She gripped her phone tightly, feeling as though it were a live wire. It said nothing. For now, the board was dozing off. The tense moment at the event had not yet been broken down by the press. However, the quiet seemed false, like the eye of a hurricane.
Her personal cell buzzed as soon as the car door in the private garage closed behind her. Not the board. Not in the workplace. Cassidy.
As she strolled toward the elevator, Sloane brought the phone to her ear and swiped to answer. "Cass. It's late.
Switch on the financial news, Sloane. "Now." Sloane's blood ran cold when Cassidy's voice, which had been normally calm and polished, became shrill and urgent.
She made no inquiries. Her heels dug into the soft ivory carpet as she walked across the spacious living room of her condominium, tossing her handbag onto a sofa. The large screen on the wall flickered to life.
A sleek-haired anchor was stating, "...breaking news out of Austin," while a graphic featuring the Kingman Ventures logo was spinning dramatically next to him. " Rhett Kingman's venture fund recently made an unsolicited tender bid for a majority interest in Prescott Global, a shocking move that has rocked the market.
The world swayed. Sloane's throat tightened with each breath. The offer was made just minutes ago in a filing with the SEC and is valued at a substantial premium over today's closing price. According to analysts, it is one of the decade's most aggressive plays and a direct challenge to Sloane Prescott's leadership. On the screen, the numbers flashed. A staggering amount. An open, vicious attempt to seize control. This was not a corporate attack, a feint, or a myth. They were rolling a siege engine to her gates.
The harsh, relentless ring of her telephone reverberated around the quiet condominium. Then her second phone, the board's cell phone. They were awakening. The smell had been picked up by the dogs.
She watched the ticker at the bottom of the screen without moving. Red was the stock symbol for Prescott Global, PGH. In a terrifying, real-time freefall, the figures fell. With each tick of the clock, millions, then hundreds of millions, in market value evaporated into digital dust.

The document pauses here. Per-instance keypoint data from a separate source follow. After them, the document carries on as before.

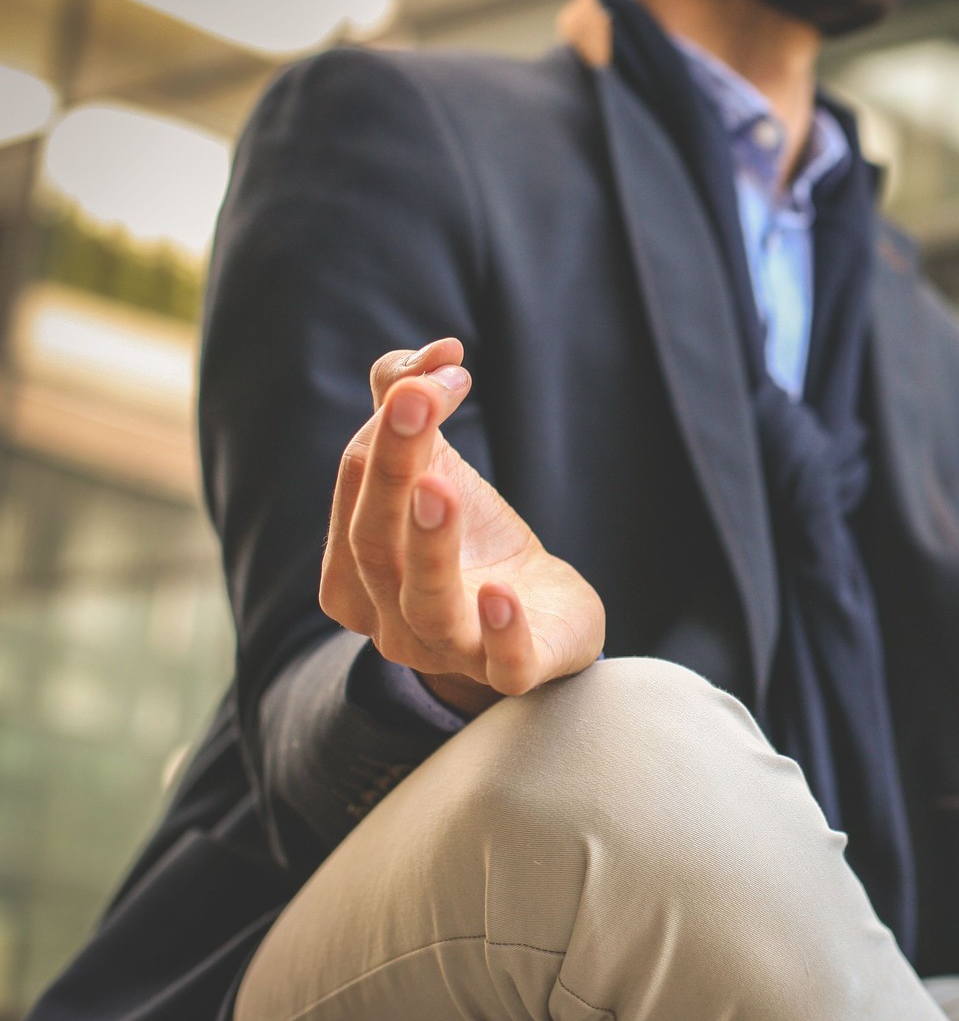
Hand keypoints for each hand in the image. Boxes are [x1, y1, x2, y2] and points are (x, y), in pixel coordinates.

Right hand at [319, 338, 606, 713]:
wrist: (542, 618)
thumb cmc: (474, 540)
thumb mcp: (438, 466)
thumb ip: (413, 400)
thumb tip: (440, 349)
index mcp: (354, 571)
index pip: (355, 493)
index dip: (390, 430)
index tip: (436, 377)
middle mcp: (389, 618)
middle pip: (375, 545)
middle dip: (393, 470)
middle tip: (418, 401)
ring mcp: (450, 650)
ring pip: (425, 603)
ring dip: (430, 544)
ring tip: (441, 487)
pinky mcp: (516, 671)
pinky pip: (502, 663)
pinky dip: (499, 632)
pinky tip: (501, 594)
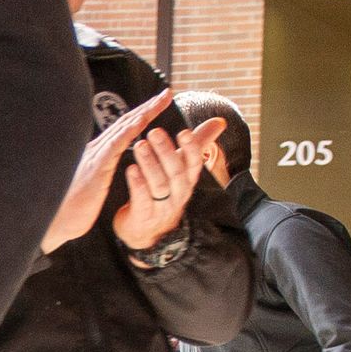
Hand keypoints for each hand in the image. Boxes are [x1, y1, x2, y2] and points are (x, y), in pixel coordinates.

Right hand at [45, 89, 174, 250]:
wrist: (53, 223)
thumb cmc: (70, 208)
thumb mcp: (90, 186)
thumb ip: (99, 172)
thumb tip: (105, 169)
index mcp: (97, 154)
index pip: (122, 129)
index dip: (141, 115)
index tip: (158, 105)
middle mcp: (96, 149)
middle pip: (126, 122)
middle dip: (148, 106)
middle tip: (167, 93)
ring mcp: (94, 156)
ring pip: (123, 128)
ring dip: (144, 112)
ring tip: (162, 100)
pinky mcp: (95, 168)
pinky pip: (115, 145)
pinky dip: (129, 131)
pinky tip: (142, 122)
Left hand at [114, 117, 226, 250]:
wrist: (146, 230)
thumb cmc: (165, 191)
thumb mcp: (182, 167)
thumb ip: (199, 143)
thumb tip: (220, 121)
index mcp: (188, 180)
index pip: (194, 163)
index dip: (191, 148)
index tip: (184, 131)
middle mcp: (178, 194)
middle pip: (176, 173)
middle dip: (166, 151)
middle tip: (154, 132)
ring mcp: (162, 207)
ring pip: (159, 185)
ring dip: (149, 164)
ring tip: (139, 146)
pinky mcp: (144, 216)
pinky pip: (142, 200)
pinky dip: (137, 184)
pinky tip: (130, 169)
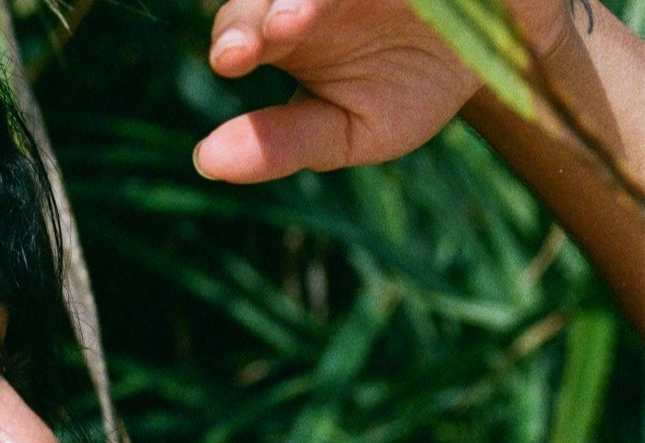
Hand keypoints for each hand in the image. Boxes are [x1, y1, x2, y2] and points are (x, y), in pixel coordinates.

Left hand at [194, 0, 574, 182]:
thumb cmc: (412, 86)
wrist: (504, 52)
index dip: (237, 36)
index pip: (245, 25)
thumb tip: (205, 161)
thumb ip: (281, 143)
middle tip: (277, 30)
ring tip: (304, 15)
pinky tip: (381, 3)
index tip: (234, 60)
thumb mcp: (349, 130)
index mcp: (289, 25)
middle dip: (267, 6)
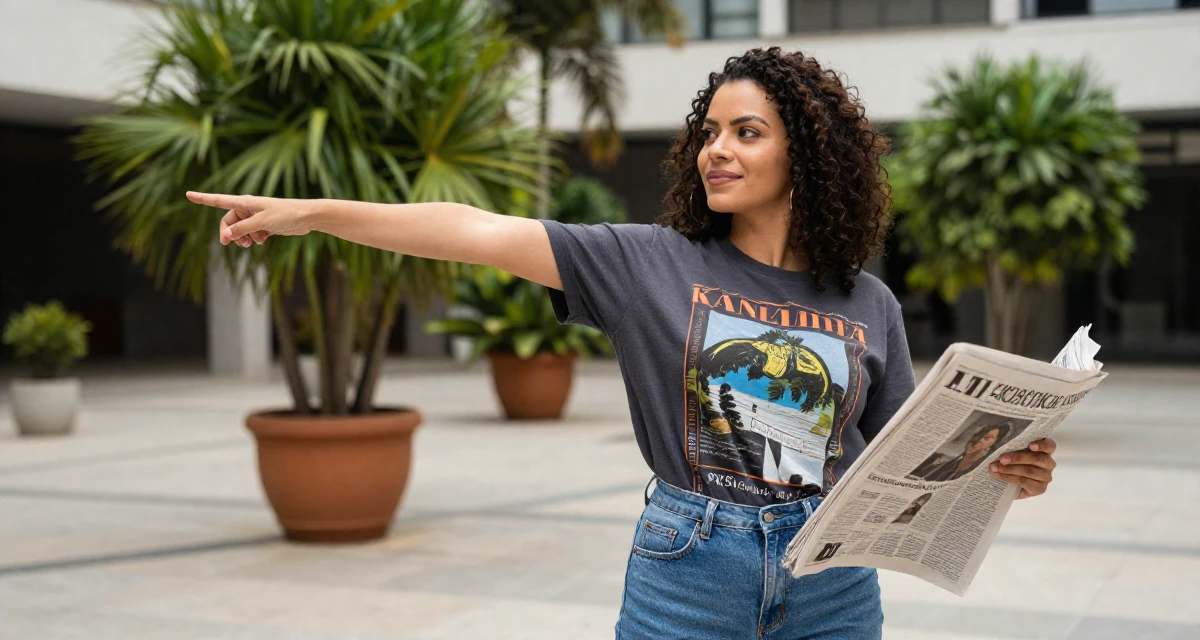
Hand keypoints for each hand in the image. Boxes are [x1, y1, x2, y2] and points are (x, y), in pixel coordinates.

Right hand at [186, 192, 315, 246]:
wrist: (306, 217)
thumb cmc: (286, 214)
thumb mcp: (262, 222)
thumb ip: (243, 229)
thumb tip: (226, 236)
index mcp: (244, 202)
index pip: (219, 200)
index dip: (203, 198)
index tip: (188, 194)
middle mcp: (248, 208)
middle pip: (229, 222)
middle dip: (229, 233)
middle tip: (229, 244)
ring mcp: (256, 217)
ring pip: (240, 230)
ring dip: (243, 238)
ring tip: (252, 243)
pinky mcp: (264, 225)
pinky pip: (251, 234)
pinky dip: (254, 239)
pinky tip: (264, 240)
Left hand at [989, 437, 1056, 498]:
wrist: (1008, 485)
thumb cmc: (1010, 463)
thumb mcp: (1011, 453)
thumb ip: (1009, 447)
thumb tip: (993, 442)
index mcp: (1044, 451)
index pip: (1050, 446)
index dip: (1042, 445)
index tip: (1030, 446)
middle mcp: (1048, 463)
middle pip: (1037, 458)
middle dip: (1017, 458)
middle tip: (1001, 459)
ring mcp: (1045, 477)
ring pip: (1029, 471)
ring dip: (1010, 469)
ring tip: (995, 468)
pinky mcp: (1040, 489)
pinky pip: (1025, 482)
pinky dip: (1010, 478)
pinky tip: (1000, 476)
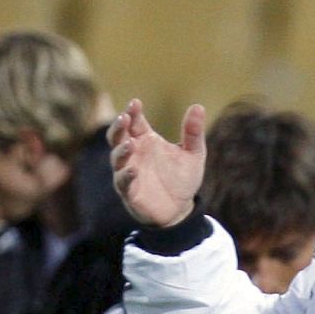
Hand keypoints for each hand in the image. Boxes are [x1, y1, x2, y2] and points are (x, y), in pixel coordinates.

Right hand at [107, 99, 206, 226]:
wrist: (180, 210)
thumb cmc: (182, 179)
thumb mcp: (193, 153)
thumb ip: (193, 132)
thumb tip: (198, 106)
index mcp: (146, 140)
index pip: (134, 122)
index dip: (132, 112)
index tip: (135, 103)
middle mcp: (134, 154)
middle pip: (117, 136)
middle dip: (118, 126)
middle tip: (124, 117)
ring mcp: (129, 172)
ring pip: (117, 158)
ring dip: (121, 150)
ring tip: (130, 143)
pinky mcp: (129, 192)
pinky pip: (123, 182)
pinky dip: (126, 176)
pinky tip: (134, 170)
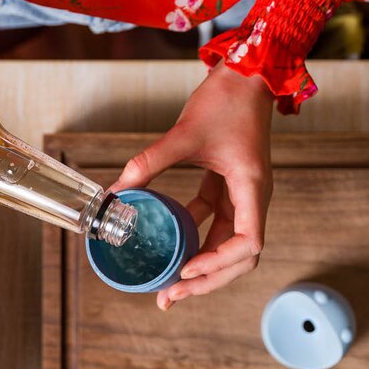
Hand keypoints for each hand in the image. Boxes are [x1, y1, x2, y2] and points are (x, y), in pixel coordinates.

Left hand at [111, 62, 273, 309]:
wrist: (247, 72)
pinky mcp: (229, 189)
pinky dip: (195, 241)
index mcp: (252, 188)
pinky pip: (215, 224)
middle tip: (170, 297)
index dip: (218, 263)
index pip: (248, 243)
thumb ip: (149, 163)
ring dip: (201, 267)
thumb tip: (115, 192)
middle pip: (239, 258)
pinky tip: (171, 248)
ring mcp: (243, 196)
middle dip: (207, 281)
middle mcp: (253, 198)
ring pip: (228, 247)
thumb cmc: (227, 98)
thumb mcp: (184, 132)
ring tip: (170, 287)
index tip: (186, 268)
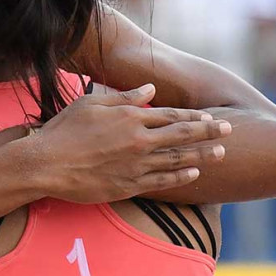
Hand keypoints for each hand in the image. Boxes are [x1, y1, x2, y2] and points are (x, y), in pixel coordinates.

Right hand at [28, 84, 231, 203]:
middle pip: (183, 134)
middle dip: (209, 132)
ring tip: (221, 153)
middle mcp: (139, 140)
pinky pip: (163, 182)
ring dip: (202, 155)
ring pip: (178, 159)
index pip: (171, 115)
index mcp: (131, 117)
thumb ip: (125, 97)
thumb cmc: (64, 130)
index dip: (193, 115)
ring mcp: (137, 165)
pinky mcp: (129, 186)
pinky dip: (181, 177)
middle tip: (229, 131)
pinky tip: (194, 174)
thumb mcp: (92, 103)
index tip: (210, 116)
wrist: (46, 164)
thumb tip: (150, 89)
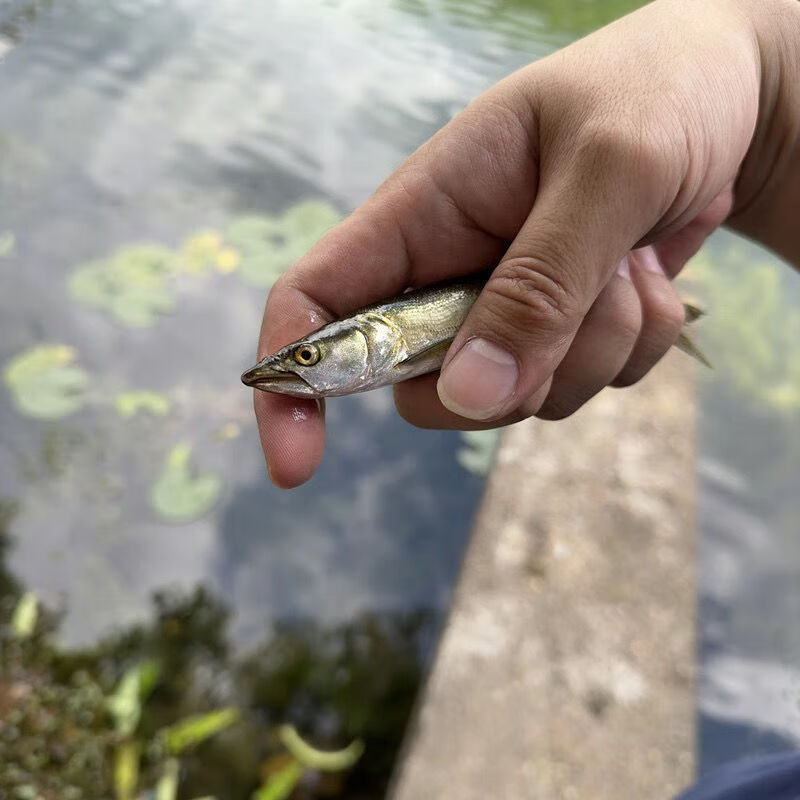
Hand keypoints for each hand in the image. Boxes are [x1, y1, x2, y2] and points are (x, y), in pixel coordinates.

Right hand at [254, 0, 799, 487]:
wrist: (730, 104)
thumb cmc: (655, 95)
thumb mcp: (607, 169)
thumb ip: (538, 284)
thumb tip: (467, 398)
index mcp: (423, 214)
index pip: (317, 302)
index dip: (290, 382)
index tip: (295, 463)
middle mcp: (450, 273)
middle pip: (427, 387)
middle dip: (510, 374)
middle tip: (584, 294)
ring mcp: (505, 312)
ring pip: (516, 398)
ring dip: (594, 347)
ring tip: (635, 259)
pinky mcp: (559, 335)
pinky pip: (581, 388)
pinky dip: (633, 347)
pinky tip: (653, 276)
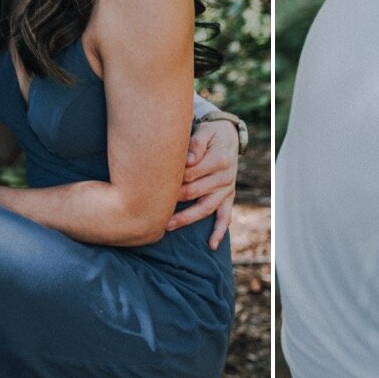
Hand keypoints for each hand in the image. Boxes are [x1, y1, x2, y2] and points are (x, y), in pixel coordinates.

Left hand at [164, 120, 238, 248]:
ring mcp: (227, 189)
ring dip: (186, 218)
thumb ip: (196, 144)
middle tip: (150, 205)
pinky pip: (225, 217)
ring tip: (166, 226)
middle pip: (194, 192)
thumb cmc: (210, 134)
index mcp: (219, 160)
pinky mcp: (228, 197)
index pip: (191, 174)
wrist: (228, 136)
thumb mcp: (205, 132)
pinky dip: (219, 231)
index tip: (152, 182)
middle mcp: (225, 177)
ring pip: (205, 208)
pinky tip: (211, 245)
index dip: (171, 179)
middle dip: (173, 199)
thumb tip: (189, 159)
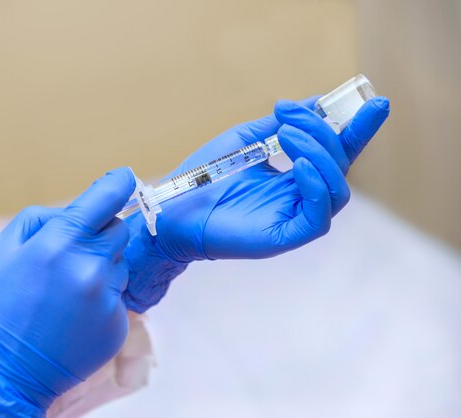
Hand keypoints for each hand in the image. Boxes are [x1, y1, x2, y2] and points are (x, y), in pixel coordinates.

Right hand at [0, 168, 135, 416]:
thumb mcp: (0, 252)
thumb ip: (40, 220)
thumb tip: (75, 210)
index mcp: (57, 243)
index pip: (105, 199)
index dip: (117, 184)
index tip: (125, 177)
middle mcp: (88, 268)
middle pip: (118, 230)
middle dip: (99, 235)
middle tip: (70, 258)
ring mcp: (106, 299)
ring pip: (119, 264)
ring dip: (100, 269)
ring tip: (66, 294)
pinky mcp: (117, 325)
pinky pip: (119, 297)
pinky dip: (101, 300)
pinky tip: (74, 316)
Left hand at [122, 96, 389, 311]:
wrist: (173, 208)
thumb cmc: (205, 176)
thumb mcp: (244, 140)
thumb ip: (280, 125)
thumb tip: (315, 102)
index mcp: (292, 176)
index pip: (334, 152)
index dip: (357, 129)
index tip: (375, 101)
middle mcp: (298, 197)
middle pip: (338, 167)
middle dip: (326, 133)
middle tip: (292, 114)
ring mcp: (294, 218)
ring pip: (335, 190)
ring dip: (319, 155)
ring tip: (289, 134)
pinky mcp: (285, 237)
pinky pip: (318, 216)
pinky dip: (315, 186)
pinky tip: (296, 164)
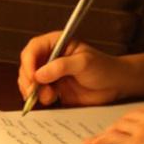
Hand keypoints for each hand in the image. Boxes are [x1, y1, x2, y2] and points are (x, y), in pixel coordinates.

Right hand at [15, 31, 130, 107]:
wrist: (115, 85)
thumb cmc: (104, 67)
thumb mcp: (84, 63)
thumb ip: (61, 66)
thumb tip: (39, 74)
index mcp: (56, 43)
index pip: (34, 49)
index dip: (29, 62)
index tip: (32, 76)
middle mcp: (50, 57)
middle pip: (27, 66)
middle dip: (28, 79)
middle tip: (34, 91)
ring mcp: (50, 74)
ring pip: (29, 81)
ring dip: (33, 90)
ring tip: (49, 96)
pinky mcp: (53, 89)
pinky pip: (38, 94)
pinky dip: (38, 99)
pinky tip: (50, 100)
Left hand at [83, 99, 143, 143]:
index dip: (135, 120)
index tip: (129, 125)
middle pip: (129, 117)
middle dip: (119, 125)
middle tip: (110, 132)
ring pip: (118, 126)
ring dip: (107, 133)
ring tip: (98, 141)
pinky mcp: (138, 142)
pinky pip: (113, 139)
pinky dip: (101, 141)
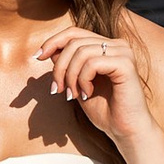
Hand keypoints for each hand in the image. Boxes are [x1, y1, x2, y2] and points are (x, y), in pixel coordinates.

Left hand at [30, 30, 151, 145]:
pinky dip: (83, 79)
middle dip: (59, 67)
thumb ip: (68, 65)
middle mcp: (117, 45)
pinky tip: (87, 94)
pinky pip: (92, 63)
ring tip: (73, 95)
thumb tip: (50, 50)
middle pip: (75, 42)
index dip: (53, 42)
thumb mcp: (78, 84)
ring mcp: (123, 53)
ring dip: (70, 76)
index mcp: (107, 46)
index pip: (75, 32)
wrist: (125, 131)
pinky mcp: (126, 64)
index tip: (37, 57)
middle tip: (58, 90)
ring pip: (81, 52)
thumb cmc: (104, 110)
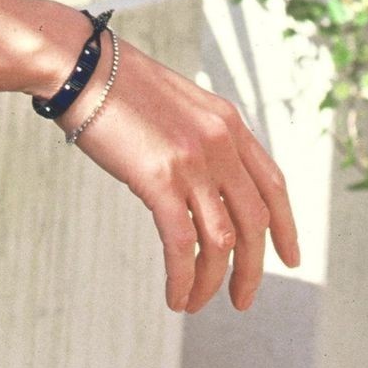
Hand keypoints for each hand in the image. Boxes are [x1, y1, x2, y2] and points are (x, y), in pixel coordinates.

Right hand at [57, 31, 300, 315]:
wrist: (79, 65)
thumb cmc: (115, 83)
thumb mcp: (177, 104)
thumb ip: (200, 136)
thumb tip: (202, 181)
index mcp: (227, 122)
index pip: (273, 184)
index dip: (285, 226)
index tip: (288, 257)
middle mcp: (219, 142)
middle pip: (255, 221)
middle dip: (253, 269)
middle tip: (242, 298)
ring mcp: (193, 161)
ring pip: (223, 241)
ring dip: (214, 280)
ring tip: (199, 302)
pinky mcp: (160, 179)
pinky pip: (182, 244)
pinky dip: (183, 278)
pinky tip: (175, 295)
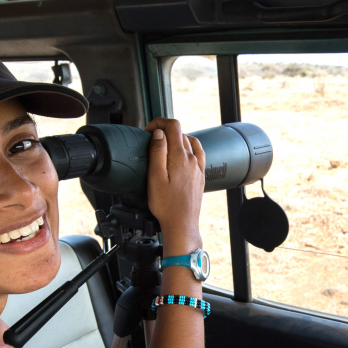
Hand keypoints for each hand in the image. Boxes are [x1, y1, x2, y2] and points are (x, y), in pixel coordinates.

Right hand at [144, 118, 204, 253]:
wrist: (181, 224)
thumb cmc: (166, 205)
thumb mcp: (155, 177)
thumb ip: (157, 152)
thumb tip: (159, 133)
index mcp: (180, 156)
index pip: (173, 125)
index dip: (158, 123)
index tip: (148, 131)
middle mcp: (192, 159)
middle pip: (180, 133)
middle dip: (164, 132)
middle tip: (151, 142)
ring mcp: (198, 167)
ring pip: (189, 142)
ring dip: (176, 139)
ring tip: (163, 147)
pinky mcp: (200, 176)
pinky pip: (197, 154)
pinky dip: (188, 148)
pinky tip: (181, 155)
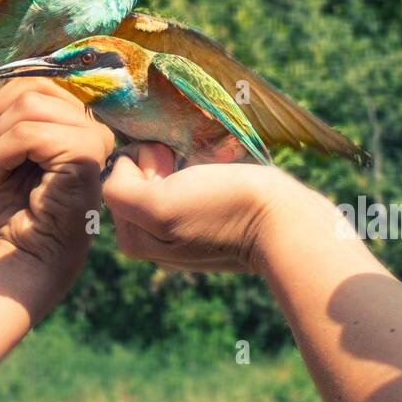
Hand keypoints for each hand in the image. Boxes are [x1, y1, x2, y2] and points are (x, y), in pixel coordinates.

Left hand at [0, 78, 115, 291]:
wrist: (18, 259)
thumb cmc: (12, 211)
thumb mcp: (8, 148)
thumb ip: (17, 113)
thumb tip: (6, 84)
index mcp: (78, 126)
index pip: (41, 81)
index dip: (6, 101)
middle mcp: (93, 131)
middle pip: (34, 90)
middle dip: (0, 125)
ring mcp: (95, 144)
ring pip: (29, 107)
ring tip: (3, 173)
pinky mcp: (87, 159)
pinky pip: (29, 133)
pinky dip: (2, 154)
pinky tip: (4, 179)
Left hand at [102, 143, 331, 272]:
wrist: (285, 222)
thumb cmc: (222, 208)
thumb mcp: (159, 207)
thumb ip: (122, 193)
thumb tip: (125, 168)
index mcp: (138, 240)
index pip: (116, 182)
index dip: (138, 164)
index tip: (168, 165)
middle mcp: (157, 238)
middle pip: (137, 180)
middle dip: (156, 163)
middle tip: (185, 165)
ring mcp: (186, 229)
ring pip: (163, 177)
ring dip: (178, 161)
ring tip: (201, 165)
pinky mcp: (212, 217)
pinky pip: (189, 181)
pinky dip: (196, 165)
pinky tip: (216, 168)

He hadn't waited. He hadn't plotted in secret. After leaving that gala, he had turned to face her and declared war. Then he had fired the initial missile.
With the phone still placed against Sloane's ear, Cassidy's voice sounded tinny. "Sloane? Are you present? There will be a panic on the board. We must."
"I see it," Sloane interrupted, her voice strangely quiet.
The screen's tumbling red numerals were overlaid by her reflection. She witnessed a woman in a silver gown standing by herself in a cage worth millions of dollars, watching the empire she had given up all for start to fall apart.
Then, however, something changed.
A hotter, sharper emotion began to burn away the initial shock, the frigid plunge of terror. An intense, untamed rush. The language she knew was this one. Not ghosts from the past, not whispers in a ballroom. The board was this. The market was this. There was a fight.
Sloane Prescott's lips formed a slow, perilous smile. It was a disagreeable expression. It was exposing one's teeth. It was a pledge.
PGH continued its downward slide on the screen.
But the real fight had only just begun, in her opinion.